> [Angezeigter Text]:
------------------------
In einem zehn-Punkte-Plan fordert die SPD im Landkreis München ein Umdenken in der Flüchtlingspolitik. "Die große Zahl der Flüchtlinge, die in den letzten Wochen und Monaten zu uns gekommen sind, hat nicht nur die bisherigen Prognosen übertroffen, sondern hat auch aufgezeigt, wo derzeit die Grenzen der Leistungsfähigkeit organisatorischer Strukturen liegen", heißt es in der Erklärung. Der vollständige Text ist nachfolgend abrufbar:
Die große Zahl der Flüchtlinge, die in den letzten Wochen und Monaten zu uns gekommen sind, hat nicht nur die bisherigen Prognosen übertroffen, sondern hat auch aufgezeigt, wo derzeit die Grenzen der Leistungsfähigkeit organisatorischer Strukturen liegen. Ohne die Vielzahl an ehrenamtlichen Helferinnen und Helfern, in der Notunterkunft in Keferloh, in Dornach, aber auch in den einzelnen Kommunen wäre diese humanitäre Herausforderung kaum zu bewältigen.
Jedoch wäre die logistische Krise im Ballungsraum München vermeidbar gewesen. Denn dass es vor dem Hintergrund der Ausweitung des Bürgerkrieges in Syrien, Konflikten auf dem afrikanischen Kontinent, der Situation der Roma auf dem Balkan sowie der prekären Flüchtlingsversorgung in den Mittelmeerstaaten Griechenland und Italien zu keiner Ab-, sondern Zunahme von Migrationsbewegungen in Richtung Mitteleuropa kommen würde, liegt auf der Hand. Anstatt also Maßnahmen für den absehbaren Anstieg der Flüchtlingszahlen in Bayern zu ergreifen, hat die bayerische Staatsregierung in den vergangenen Jahren Flüchtlingslager geschlossen und Infrastruktur abgebaut. Die Folge davon ist Angst in der Bevölkerung vor dem Kollaps und die Angst davor, es – entgegen der Worte der Bundeskanzlerin - doch nicht zu „schaffen“.
Trotz der beeindruckenden Leistung der Ehrenamtlichen darf die bisherige Bewältigung der Krise aber nicht darüber hinwegtäuschen, dass es zuvörderst staatlichen und professionellen Strukturen obliegt, die Voraussetzungen für eine humane und angemessene Unterbringung von Flüchtlingen zu schaffen.
------------------------
> [Deine Aufgabe]:
Gib bitte aus dem Text zur Flüchtlingspolitik den Abschnitt von „Trotz der beeindruckenden“ bis einschließlich „Flüchtlingen zu schaffen.“ wortgetreu wieder.

> [Angezeigte Daten]:
------------------------
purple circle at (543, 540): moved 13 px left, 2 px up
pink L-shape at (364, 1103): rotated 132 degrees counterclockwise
------------------------
> [Antwort zur Aufgabe]:
Trotz der beeindruckenden Leistung der Ehrenamtlichen darf die bisherige Bewältigung der Krise aber nicht darüber hinwegtäuschen, dass es zuvörderst staatlichen und professionellen Strukturen obliegt, die Voraussetzungen für eine humane und angemessene Unterbringung von Flüchtlingen zu schaffen.